Vemos todos aqueles acontecimentos que a monarquia ainda celebra anualmente com datas e rituais todos os anos renovados. Datas, objectos e rituais não são coisas supérfluas. Tal como os aniversários e os objectos da vida de uma pessoa, as datas da vida de uma nação e os objectos que as lembram e marcam mantêm viva e coesa a sua identidade.

Um monarca trás em si a História do povo, como cada um de nós trás em si a história dos seus pais e avós e dos acontecimentos que marcaram essa história, pois no monarca, a história do povo confunde-se com a história da sua família. Um monarca é como um actor que veste os trajes do seu personagem e interioriza a sua vida, a sua linguagem, a sua história, a sua herança. E se esse actor passasse a sua vida no palco a representar esse personagem, a certa altura confundia-se com ele, incorporava-o na sua carne e sangue e deixava de ver-se como uma pessoa separada do personagem que tem de ser e não apenas representar. O monarca é educado nessa representação.
Nenhum partido, nenhum político substitui isto. 
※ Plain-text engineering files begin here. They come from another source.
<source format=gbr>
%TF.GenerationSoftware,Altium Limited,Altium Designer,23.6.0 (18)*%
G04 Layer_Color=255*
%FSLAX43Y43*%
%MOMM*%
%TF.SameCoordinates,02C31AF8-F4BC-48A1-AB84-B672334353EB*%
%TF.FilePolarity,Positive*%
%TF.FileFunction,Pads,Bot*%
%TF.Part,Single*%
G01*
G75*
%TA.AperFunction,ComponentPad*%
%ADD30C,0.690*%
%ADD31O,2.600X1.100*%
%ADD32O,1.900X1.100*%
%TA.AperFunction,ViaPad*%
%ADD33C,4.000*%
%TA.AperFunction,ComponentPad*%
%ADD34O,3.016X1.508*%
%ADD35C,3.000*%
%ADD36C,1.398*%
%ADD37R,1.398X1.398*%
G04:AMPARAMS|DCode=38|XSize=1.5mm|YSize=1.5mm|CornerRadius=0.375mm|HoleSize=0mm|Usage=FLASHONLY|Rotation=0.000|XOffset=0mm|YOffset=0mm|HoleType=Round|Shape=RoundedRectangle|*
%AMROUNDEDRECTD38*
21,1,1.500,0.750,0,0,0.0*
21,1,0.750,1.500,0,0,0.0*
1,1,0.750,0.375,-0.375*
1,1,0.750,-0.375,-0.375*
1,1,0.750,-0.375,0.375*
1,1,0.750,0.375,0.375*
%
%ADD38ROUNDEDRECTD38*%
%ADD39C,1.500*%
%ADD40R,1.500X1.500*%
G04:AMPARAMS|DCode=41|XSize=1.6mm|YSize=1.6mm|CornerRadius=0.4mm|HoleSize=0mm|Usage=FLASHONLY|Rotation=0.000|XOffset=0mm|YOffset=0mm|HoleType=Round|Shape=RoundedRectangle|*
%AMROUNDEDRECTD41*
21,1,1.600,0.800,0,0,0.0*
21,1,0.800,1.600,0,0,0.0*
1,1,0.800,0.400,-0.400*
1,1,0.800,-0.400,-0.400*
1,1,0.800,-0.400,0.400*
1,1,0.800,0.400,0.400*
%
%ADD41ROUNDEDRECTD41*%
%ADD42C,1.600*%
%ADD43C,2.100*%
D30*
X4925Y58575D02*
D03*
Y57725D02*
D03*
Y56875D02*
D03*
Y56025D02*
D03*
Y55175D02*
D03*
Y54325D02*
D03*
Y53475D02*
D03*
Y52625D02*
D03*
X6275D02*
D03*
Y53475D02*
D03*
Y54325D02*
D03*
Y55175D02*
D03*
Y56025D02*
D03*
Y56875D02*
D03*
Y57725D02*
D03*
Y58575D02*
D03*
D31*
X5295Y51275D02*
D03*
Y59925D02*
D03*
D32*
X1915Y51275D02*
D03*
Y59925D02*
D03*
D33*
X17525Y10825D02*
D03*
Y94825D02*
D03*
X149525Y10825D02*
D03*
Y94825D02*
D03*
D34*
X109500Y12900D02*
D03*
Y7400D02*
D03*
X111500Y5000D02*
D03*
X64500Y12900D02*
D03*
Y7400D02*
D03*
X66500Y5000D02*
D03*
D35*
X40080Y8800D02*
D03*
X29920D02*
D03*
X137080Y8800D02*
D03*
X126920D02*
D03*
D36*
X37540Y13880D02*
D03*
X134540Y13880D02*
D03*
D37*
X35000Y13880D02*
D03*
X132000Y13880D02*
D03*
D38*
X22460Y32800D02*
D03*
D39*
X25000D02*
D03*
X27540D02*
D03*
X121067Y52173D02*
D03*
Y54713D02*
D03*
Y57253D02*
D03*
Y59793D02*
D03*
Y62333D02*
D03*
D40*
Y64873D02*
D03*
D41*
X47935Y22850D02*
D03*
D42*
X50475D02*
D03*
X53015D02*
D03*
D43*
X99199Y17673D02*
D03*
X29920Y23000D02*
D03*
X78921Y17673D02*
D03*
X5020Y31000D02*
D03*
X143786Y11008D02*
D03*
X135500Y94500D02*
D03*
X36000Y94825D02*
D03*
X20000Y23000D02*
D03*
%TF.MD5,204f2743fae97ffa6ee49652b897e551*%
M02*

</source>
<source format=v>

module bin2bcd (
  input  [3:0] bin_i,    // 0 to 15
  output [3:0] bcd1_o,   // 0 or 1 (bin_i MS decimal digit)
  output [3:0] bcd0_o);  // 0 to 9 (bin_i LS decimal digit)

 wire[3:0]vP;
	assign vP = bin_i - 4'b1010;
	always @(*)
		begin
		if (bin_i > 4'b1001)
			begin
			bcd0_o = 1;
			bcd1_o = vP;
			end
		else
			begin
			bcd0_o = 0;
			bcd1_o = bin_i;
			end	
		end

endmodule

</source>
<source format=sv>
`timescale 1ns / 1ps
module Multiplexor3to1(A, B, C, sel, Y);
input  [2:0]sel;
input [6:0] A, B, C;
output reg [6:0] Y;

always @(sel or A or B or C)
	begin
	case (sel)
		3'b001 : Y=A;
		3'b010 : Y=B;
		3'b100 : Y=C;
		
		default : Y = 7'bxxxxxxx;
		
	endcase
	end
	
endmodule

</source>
É isto que muitos críticos não vêem e até familiares. Quando o neto da rainha vem a público fazer queixas da granny, a avozinha, como ele lhe chama, falha em ver que não é da avó que se queixa mas da rainha e que a rainha não é uma velhinha idosa, mas um país e toda a sua história.
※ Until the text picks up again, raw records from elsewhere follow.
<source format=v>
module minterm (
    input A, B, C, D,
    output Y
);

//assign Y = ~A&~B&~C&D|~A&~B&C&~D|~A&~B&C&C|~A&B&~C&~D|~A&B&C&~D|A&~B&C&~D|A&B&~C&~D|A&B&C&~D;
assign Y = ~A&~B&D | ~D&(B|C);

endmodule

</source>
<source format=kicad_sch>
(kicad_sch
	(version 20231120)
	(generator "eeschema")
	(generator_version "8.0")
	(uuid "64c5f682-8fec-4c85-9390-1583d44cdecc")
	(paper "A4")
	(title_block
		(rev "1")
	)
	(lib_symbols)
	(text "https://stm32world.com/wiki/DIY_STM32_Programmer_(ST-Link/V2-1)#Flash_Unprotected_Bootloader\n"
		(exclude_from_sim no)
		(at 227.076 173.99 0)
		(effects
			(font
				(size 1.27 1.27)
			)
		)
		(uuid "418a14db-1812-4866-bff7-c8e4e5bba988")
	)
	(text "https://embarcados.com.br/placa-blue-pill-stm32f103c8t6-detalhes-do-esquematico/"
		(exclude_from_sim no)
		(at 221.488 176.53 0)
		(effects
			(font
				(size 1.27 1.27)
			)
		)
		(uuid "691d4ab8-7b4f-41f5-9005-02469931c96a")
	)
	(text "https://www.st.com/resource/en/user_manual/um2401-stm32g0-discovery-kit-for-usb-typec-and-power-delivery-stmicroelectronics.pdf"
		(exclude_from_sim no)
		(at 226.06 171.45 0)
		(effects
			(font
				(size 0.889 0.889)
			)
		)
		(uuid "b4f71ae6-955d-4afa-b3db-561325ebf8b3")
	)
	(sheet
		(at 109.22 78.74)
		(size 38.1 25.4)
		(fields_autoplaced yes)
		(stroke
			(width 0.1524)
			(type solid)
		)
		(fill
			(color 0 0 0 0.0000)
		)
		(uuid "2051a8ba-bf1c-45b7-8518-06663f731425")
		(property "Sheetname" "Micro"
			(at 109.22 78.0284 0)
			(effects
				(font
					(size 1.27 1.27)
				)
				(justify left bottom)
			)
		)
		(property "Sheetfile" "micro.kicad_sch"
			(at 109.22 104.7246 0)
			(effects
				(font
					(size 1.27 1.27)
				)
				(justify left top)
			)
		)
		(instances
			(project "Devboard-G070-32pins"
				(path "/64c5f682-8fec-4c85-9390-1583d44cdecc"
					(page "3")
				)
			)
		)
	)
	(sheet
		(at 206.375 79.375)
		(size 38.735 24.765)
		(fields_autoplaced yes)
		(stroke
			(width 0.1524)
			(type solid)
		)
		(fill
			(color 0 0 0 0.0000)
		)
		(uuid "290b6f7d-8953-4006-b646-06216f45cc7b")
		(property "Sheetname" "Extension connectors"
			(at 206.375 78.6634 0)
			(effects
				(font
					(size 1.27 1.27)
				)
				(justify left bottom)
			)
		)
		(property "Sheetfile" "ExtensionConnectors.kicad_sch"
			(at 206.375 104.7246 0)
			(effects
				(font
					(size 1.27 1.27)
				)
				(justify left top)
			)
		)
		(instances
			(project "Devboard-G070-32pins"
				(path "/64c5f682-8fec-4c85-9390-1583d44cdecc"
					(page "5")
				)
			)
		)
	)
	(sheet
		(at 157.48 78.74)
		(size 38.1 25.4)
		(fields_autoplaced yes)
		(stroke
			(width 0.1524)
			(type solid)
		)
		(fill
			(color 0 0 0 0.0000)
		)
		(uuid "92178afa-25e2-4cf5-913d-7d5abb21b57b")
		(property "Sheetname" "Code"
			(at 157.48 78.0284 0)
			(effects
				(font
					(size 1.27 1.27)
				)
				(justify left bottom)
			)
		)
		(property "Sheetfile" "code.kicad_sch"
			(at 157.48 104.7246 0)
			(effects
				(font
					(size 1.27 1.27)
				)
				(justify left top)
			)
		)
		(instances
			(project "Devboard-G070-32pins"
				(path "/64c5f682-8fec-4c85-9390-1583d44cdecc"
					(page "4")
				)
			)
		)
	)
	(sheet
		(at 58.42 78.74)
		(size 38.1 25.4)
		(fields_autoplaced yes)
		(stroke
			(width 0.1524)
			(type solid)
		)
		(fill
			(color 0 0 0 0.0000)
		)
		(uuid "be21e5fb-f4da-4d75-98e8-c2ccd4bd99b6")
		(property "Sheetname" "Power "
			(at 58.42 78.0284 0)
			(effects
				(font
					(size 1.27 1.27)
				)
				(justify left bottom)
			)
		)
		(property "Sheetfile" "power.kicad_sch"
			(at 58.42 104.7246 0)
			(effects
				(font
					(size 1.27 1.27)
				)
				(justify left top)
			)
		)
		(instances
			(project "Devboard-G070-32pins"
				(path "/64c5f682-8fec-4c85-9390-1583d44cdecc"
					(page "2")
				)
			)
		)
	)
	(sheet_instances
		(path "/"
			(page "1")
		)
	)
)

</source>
Há umas duas semanas fui ao YouTube ver a coroação da rainha inglesa. É um espectáculo impressionante, não apenas de poder mas de história. A rainha é ungida e coroada na cadeira/trono de Eduardo o Confessor (o tal cuja coroa os republicanos derreteram na guerra civil), um dos últimos reis saxões, primo de Guilherme o Conquistador. Tem mais de 1000 anos. Depois, é precedida, no cortejo, por cavaleiros das Ordens mais antigas, vestidos como então - trazem a história para a cerimónia como uma invocação do valor e presença dos antepassados; é envolvida num manto do império bizantino e ungida com óleos que supostamente ungiram Salomão. E todo o ritual que envolve a espada do Conquistador e outros objectos tem como propósito que o monarca saia dali vestido, para sempre, com as 'vestes' da nação, para não mais as tirar. 
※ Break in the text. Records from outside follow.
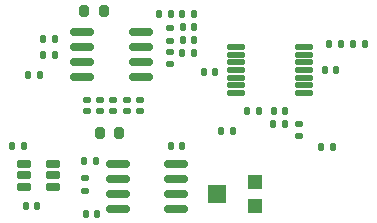
<source format=gtp>
%TF.GenerationSoftware,KiCad,Pcbnew,(6.99.0)*%
%TF.CreationDate,2023-04-20T01:20:35-07:00*%
%TF.ProjectId,emg-analog-front-end,656d672d-616e-4616-9c6f-672d66726f6e,rev?*%
%TF.SameCoordinates,Original*%
%TF.FileFunction,Paste,Top*%
%TF.FilePolarity,Positive*%
%FSLAX46Y46*%
G04 Gerber Fmt 4.6, Leading zero omitted, Abs format (unit mm)*
G04 Created by KiCad (PCBNEW (6.99.0)) date 2023-04-20 01:20:35*
%MOMM*%
%LPD*%
G01*
G04 APERTURE LIST*
G04 Aperture macros list*
%AMRoundRect*
0 Rectangle with rounded corners*
0 $1 Rounding radius*
0 $2 $3 $4 $5 $6 $7 $8 $9 X,Y pos of 4 corners*
0 Add a 4 corners polygon primitive as box body*
4,1,4,$2,$3,$4,$5,$6,$7,$8,$9,$2,$3,0*
0 Add four circle primitives for the rounded corners*
1,1,$1+$1,$2,$3*
1,1,$1+$1,$4,$5*
1,1,$1+$1,$6,$7*
1,1,$1+$1,$8,$9*
0 Add four rect primitives between the rounded corners*
20,1,$1+$1,$2,$3,$4,$5,0*
20,1,$1+$1,$4,$5,$6,$7,0*
20,1,$1+$1,$6,$7,$8,$9,0*
20,1,$1+$1,$8,$9,$2,$3,0*%
G04 Aperture macros list end*
%ADD10RoundRect,0.020500X-0.714500X-0.184500X0.714500X-0.184500X0.714500X0.184500X-0.714500X0.184500X0*%
%ADD11RoundRect,0.135000X0.135000X0.185000X-0.135000X0.185000X-0.135000X-0.185000X0.135000X-0.185000X0*%
%ADD12RoundRect,0.135000X-0.135000X-0.185000X0.135000X-0.185000X0.135000X0.185000X-0.135000X0.185000X0*%
%ADD13RoundRect,0.140000X-0.140000X-0.170000X0.140000X-0.170000X0.140000X0.170000X-0.140000X0.170000X0*%
%ADD14RoundRect,0.140000X0.170000X-0.140000X0.170000X0.140000X-0.170000X0.140000X-0.170000X-0.140000X0*%
%ADD15RoundRect,0.200000X-0.200000X-0.275000X0.200000X-0.275000X0.200000X0.275000X-0.200000X0.275000X0*%
%ADD16RoundRect,0.090000X-0.520000X-0.210000X0.520000X-0.210000X0.520000X0.210000X-0.520000X0.210000X0*%
%ADD17RoundRect,0.140000X-0.170000X0.140000X-0.170000X-0.140000X0.170000X-0.140000X0.170000X0.140000X0*%
%ADD18RoundRect,0.140000X0.140000X0.170000X-0.140000X0.170000X-0.140000X-0.170000X0.140000X-0.170000X0*%
%ADD19RoundRect,0.150000X-0.825000X-0.150000X0.825000X-0.150000X0.825000X0.150000X-0.825000X0.150000X0*%
%ADD20RoundRect,0.135000X0.185000X-0.135000X0.185000X0.135000X-0.185000X0.135000X-0.185000X-0.135000X0*%
%ADD21R,1.200000X1.200000*%
%ADD22R,1.500000X1.600000*%
G04 APERTURE END LIST*
D10*
%TO.C,U3*%
X24660000Y-4550000D03*
X24660000Y-5200000D03*
X24660000Y-5850000D03*
X24660000Y-6500000D03*
X24660000Y-7150000D03*
X24660000Y-7800000D03*
X24660000Y-8450000D03*
X30400000Y-8450000D03*
X30400000Y-7800000D03*
X30400000Y-7150000D03*
X30400000Y-6500000D03*
X30400000Y-5850000D03*
X30400000Y-5200000D03*
X30400000Y-4550000D03*
%TD*%
D11*
%TO.C,R17*%
X32810000Y-13000000D03*
X31790000Y-13000000D03*
%TD*%
%TO.C,R16*%
X8010000Y-6900000D03*
X6990000Y-6900000D03*
%TD*%
D12*
%TO.C,R15*%
X23390000Y-11700000D03*
X24410000Y-11700000D03*
%TD*%
D13*
%TO.C,C11*%
X32120000Y-6500000D03*
X33080000Y-6500000D03*
%TD*%
D11*
%TO.C,R4*%
X28810000Y-11100000D03*
X27790000Y-11100000D03*
%TD*%
D14*
%TO.C,C5*%
X12000000Y-9980000D03*
X12000000Y-9020000D03*
%TD*%
D15*
%TO.C,R5*%
X11775000Y-1500000D03*
X13425000Y-1500000D03*
%TD*%
D16*
%TO.C,U4*%
X6675000Y-14481250D03*
X6675000Y-15431250D03*
X6675000Y-16381250D03*
X9165000Y-16381250D03*
X9165000Y-15431250D03*
X9165000Y-14481250D03*
%TD*%
D13*
%TO.C,C2*%
X11920000Y-18700000D03*
X12880000Y-18700000D03*
%TD*%
D12*
%TO.C,R14*%
X12810000Y-14200000D03*
X11790000Y-14200000D03*
%TD*%
%TO.C,R10*%
X20090000Y-1800000D03*
X21110000Y-1800000D03*
%TD*%
%TO.C,R9*%
X34490000Y-4300000D03*
X35510000Y-4300000D03*
%TD*%
D17*
%TO.C,C9*%
X15400000Y-9020000D03*
X15400000Y-9980000D03*
%TD*%
%TO.C,C7*%
X14228500Y-9040000D03*
X14228500Y-10000000D03*
%TD*%
D18*
%TO.C,C1*%
X20080000Y-12900000D03*
X19120000Y-12900000D03*
%TD*%
D19*
%TO.C,U2*%
X11625000Y-3295000D03*
X11625000Y-4565000D03*
X11625000Y-5835000D03*
X11625000Y-7105000D03*
X16575000Y-7105000D03*
X16575000Y-5835000D03*
X16575000Y-4565000D03*
X16575000Y-3295000D03*
%TD*%
D11*
%TO.C,R13*%
X21110000Y-5100000D03*
X20090000Y-5100000D03*
%TD*%
D20*
%TO.C,R12*%
X19000000Y-4010000D03*
X19000000Y-2990000D03*
%TD*%
D18*
%TO.C,C13*%
X21080000Y-2900000D03*
X20120000Y-2900000D03*
%TD*%
D13*
%TO.C,C12*%
X21920000Y-6700000D03*
X22880000Y-6700000D03*
%TD*%
%TO.C,C15*%
X20120000Y-4000000D03*
X21080000Y-4000000D03*
%TD*%
D11*
%TO.C,R11*%
X32490000Y-4300000D03*
X33510000Y-4300000D03*
%TD*%
D12*
%TO.C,R1*%
X8290000Y-3900000D03*
X9310000Y-3900000D03*
%TD*%
D18*
%TO.C,C17*%
X6642500Y-12900000D03*
X5682500Y-12900000D03*
%TD*%
D12*
%TO.C,R2*%
X8290000Y-5200000D03*
X9310000Y-5200000D03*
%TD*%
D19*
%TO.C,U1*%
X14625000Y-14495000D03*
X14625000Y-15765000D03*
X14625000Y-17035000D03*
X14625000Y-18305000D03*
X19575000Y-18305000D03*
X19575000Y-17035000D03*
X19575000Y-15765000D03*
X19575000Y-14495000D03*
%TD*%
D11*
%TO.C,R3*%
X26610000Y-9980000D03*
X25590000Y-9980000D03*
%TD*%
D21*
%TO.C,R7*%
X26244665Y-18000000D03*
D22*
X22994665Y-17000000D03*
D21*
X26244665Y-16000000D03*
%TD*%
D13*
%TO.C,C14*%
X18120000Y-1800000D03*
X19080000Y-1800000D03*
%TD*%
D17*
%TO.C,C8*%
X13085500Y-9040000D03*
X13085500Y-10000000D03*
%TD*%
D13*
%TO.C,C4*%
X27800000Y-10000000D03*
X28760000Y-10000000D03*
%TD*%
D18*
%TO.C,C16*%
X7800000Y-18031250D03*
X6840000Y-18031250D03*
%TD*%
D14*
%TO.C,C3*%
X30000000Y-12060000D03*
X30000000Y-11100000D03*
%TD*%
D20*
%TO.C,R8*%
X11800000Y-15690000D03*
X11800000Y-16710000D03*
%TD*%
D14*
%TO.C,C6*%
X19000000Y-5980000D03*
X19000000Y-5020000D03*
%TD*%
D17*
%TO.C,C10*%
X16500000Y-9020000D03*
X16500000Y-9980000D03*
%TD*%
D15*
%TO.C,R6*%
X13075000Y-11800000D03*
X14725000Y-11800000D03*
%TD*%
M02*

</source>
É por isso que, mesmo em família, toda a gente faz a vénia protocolar à rainha. Para que não esqueça que mesmo em família não deixa de ser a rainha e deve comportar-se como tal e para que os outros não esqueçam que são uma família ao serviço da coroa. É por isso que por vezes ou muitas vezes parece desfasada dos tempos modernos. É porque o monarca é ele e os seus antepassados.

É claro que quando as monarquias se deixam minar pelo privilégio, pela auto-indulgência, pela falta de moralidade e falta de bom senso estóico, gerações umas atrás das outras, por vezes desaparecem, mas uma monarquia com milénios de existência não se deita para o lixo sem lhes dar o benefício de errarem com um ou outro monarca. Os políticos raramente estão à altura e não deitamos fora as democracias por causa disso. E não são mais baratos. Por exemplo, li que os gastos do governo de Costa já vão em 78 milhões de euros.

É impossível de se substituir uma monarquia de milénios ou séculos por qualquer coisa levemente parecida com a força e a alma que essas pessoas possuem e o potencial que daí lhes advém em benefício do país.

Nós tivemos uma monarquia com muito valor durante séculos e depois demos cabo dela, em parte por gerações de monarcas sem bom senso e em outra parte por termos um povo analfabeto com governantes de vistas curtas que não valorizam o que têm. Uma pessoa esquece-se que durante todo o século XVIII recebemos ouro do Brasil. Ao todo, foram 850 toneladas de ouro que vieram para Portugal durante o século XVIII e se esfumaram em gastos luxuosos, tirando um interregno de desenvolvimento com Pombal. Tínhamos tanto ouro que não o contávamos à grama mas ao quilo e por causa de nós o preço do ouro no mundo baixou. Um século inteiro a receber ouro aos milhares de quilos e no fim estávamos pobres... nenhuma monarquia sobrevive a tanta estupidez durante tanto tempo...

Mas enfim, os ingleses, na minha modesta opinião se acabam com a monarquia quando a rainha se for, são doidos.